Benefits of Retaining Private Counsel

 The most striking advantage of retaining an attorney on your own is that you get to pick your attorney. This can create a dramatic difference in the outcome of a case for any number of reasons. Personalities often clash, and if a defendant can not work well with her attorney, the quality of the representation suffers. And, despite the fact that most public defenders are quite competent, the quality and skill of these lawyers can vary greatly; I know attorneys on the public defender list in my county who have excellent reputations and outstanding histories, but I also know of at least one attorney on that same list who always advises every client to take the first offer from the prosecution, no matter what it is.

Many people also feel more confident with privately-retained counsel. After all, the attorney was personally selected after a meeting where there was an opportunity to evaluate the qualities important to the client. Some defendants are more comfortable with new attorneys based on a belief that new attorneys are “hungrier” and more up-to-date on the latest events in the law, having recently graduated, and will charge less. Other defendants feel that older, more experienced lawyers offer better service (if at a higher price) and are more familiar with the individual judges and prosecutors involved in the case. Some defendants prefer an attorney from a similar background as themselves. Whatever the criteria, it is important that a defendant feel confident in her attorney’s ability to represent her and understand her as a human being.

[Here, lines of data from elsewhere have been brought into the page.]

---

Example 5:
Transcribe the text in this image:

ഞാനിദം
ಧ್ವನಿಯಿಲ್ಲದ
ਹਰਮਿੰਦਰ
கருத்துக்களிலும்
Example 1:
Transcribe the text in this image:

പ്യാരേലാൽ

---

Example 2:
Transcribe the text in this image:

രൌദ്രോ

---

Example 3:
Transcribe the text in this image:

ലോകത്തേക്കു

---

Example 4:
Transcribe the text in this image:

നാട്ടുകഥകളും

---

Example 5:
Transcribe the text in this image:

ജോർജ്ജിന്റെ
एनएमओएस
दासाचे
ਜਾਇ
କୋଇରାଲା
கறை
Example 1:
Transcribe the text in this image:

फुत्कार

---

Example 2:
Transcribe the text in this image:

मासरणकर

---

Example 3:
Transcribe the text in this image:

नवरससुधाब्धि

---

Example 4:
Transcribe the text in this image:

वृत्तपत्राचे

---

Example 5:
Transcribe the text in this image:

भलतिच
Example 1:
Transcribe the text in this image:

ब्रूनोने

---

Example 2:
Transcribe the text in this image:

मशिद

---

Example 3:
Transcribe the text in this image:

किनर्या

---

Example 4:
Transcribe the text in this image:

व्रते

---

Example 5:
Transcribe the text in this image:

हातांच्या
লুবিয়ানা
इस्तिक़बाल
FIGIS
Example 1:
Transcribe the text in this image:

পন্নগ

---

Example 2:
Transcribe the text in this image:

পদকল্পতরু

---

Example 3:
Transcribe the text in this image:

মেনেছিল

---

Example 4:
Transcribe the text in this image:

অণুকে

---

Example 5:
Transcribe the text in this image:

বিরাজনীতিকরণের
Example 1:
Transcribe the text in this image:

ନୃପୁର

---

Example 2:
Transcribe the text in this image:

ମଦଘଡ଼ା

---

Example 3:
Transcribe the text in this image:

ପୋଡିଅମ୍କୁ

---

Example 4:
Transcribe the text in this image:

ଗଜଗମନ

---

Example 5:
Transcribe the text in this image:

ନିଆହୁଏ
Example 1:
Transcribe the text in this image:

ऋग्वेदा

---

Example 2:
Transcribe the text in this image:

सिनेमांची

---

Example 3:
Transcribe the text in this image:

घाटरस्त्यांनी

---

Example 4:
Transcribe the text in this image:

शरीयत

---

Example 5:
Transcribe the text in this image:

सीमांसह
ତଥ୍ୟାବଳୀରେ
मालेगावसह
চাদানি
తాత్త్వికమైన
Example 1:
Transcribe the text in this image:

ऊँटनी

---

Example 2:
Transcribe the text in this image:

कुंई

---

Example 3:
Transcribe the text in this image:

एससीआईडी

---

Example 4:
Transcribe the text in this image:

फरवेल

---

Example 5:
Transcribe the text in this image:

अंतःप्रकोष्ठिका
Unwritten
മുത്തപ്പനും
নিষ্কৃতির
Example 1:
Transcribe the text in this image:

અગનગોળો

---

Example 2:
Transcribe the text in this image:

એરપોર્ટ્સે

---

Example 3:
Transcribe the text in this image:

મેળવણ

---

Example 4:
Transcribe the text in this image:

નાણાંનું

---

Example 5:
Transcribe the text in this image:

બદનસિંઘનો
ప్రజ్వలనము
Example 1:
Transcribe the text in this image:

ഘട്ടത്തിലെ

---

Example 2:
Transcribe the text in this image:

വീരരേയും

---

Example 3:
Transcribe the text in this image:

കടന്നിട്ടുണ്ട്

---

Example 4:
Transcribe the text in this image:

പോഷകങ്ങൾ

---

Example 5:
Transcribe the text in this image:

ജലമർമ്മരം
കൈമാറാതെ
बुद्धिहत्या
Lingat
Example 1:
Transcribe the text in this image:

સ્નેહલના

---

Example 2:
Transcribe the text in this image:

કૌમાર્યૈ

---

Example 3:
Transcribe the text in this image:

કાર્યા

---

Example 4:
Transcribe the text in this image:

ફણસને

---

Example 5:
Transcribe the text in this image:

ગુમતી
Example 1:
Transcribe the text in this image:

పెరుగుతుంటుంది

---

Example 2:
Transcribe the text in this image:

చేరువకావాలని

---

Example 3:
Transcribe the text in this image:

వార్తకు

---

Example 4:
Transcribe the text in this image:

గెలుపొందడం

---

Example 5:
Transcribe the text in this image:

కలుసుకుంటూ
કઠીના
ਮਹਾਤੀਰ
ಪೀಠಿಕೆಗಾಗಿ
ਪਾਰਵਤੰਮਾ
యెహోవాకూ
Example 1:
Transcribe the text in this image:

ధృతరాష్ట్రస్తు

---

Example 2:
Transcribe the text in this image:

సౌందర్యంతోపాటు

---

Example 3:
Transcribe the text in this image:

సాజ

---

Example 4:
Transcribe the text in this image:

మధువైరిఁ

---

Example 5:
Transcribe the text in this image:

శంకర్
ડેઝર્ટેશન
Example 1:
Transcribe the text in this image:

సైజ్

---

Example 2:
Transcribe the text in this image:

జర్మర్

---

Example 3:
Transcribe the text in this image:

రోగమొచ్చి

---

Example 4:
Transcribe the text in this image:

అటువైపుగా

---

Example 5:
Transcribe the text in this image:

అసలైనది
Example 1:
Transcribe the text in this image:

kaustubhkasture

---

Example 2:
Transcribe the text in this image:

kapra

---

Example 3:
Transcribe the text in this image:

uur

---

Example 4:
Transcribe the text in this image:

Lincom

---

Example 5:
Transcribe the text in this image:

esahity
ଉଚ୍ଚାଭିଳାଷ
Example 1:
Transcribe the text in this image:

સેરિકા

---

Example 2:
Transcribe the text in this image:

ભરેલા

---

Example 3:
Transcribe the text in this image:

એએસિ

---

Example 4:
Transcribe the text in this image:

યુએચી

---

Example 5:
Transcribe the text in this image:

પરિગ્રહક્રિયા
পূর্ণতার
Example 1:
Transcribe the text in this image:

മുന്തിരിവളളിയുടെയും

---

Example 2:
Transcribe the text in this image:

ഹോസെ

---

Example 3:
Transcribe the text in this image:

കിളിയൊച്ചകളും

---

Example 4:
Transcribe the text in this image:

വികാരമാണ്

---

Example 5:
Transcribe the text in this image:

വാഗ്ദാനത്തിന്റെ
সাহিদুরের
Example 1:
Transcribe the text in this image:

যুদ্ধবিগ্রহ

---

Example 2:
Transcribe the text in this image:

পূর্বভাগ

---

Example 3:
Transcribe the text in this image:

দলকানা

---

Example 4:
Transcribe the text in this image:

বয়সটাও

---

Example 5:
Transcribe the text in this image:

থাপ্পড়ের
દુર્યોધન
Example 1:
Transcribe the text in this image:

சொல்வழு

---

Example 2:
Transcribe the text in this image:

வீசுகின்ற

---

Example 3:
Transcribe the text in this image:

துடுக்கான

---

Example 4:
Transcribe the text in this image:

Similarly, privately-retained counsel may also put more time into a case. While appointed counsel will spend the time necessary to defend a case, the attorney will make the determination as to how much time is appropriate. A privately-retained attorney being paid on an hourly basis will spend as much time as you want on your case—even more than the attorney may think is necessary—as long as you are willing to pay for it. The extra time may or may not yield practical results, but if the client wants to investigate every possibility before making a decision, then privately-retained counsel will provide the best opportunity for that.
 

Remember: You Are Not Necessarily Committed

Whether you decide to retain counsel privately or ask for a public defender, you are not necessarily committed to this decision for the duration of your case. If you are unhappy with the counsel appointed to you, nothing prevents you from hiring an attorney on your own to take over the case. If you hire an attorney and discover that you cannot afford to pay him to go to trial, you can go back to the court and ask for appointed counsel. However, it is important that you make any such changes as early as possible in your case; substitution of counsel must be approved by the court, and judges tend to view last-minute changes as ploys to delay the trial. Even if a judge grants a motion to substitute attorneys on the eve of trial, it is unlikely that the trial will be adjourned. This means the new attorney will have less time to become familiar with the case, and reduce the effectiveness of the representation.

The most important thing to bear in mind when making this decision is how confident you are in your attorney’s ability to effectively represent you. When you are faced with the possibility of losing your liberty, you need to know you can trust the person by your side. If that means you have to spend money—even a considerable amount of money—then by all means, spend the money. Price should never be a bar to your freedom.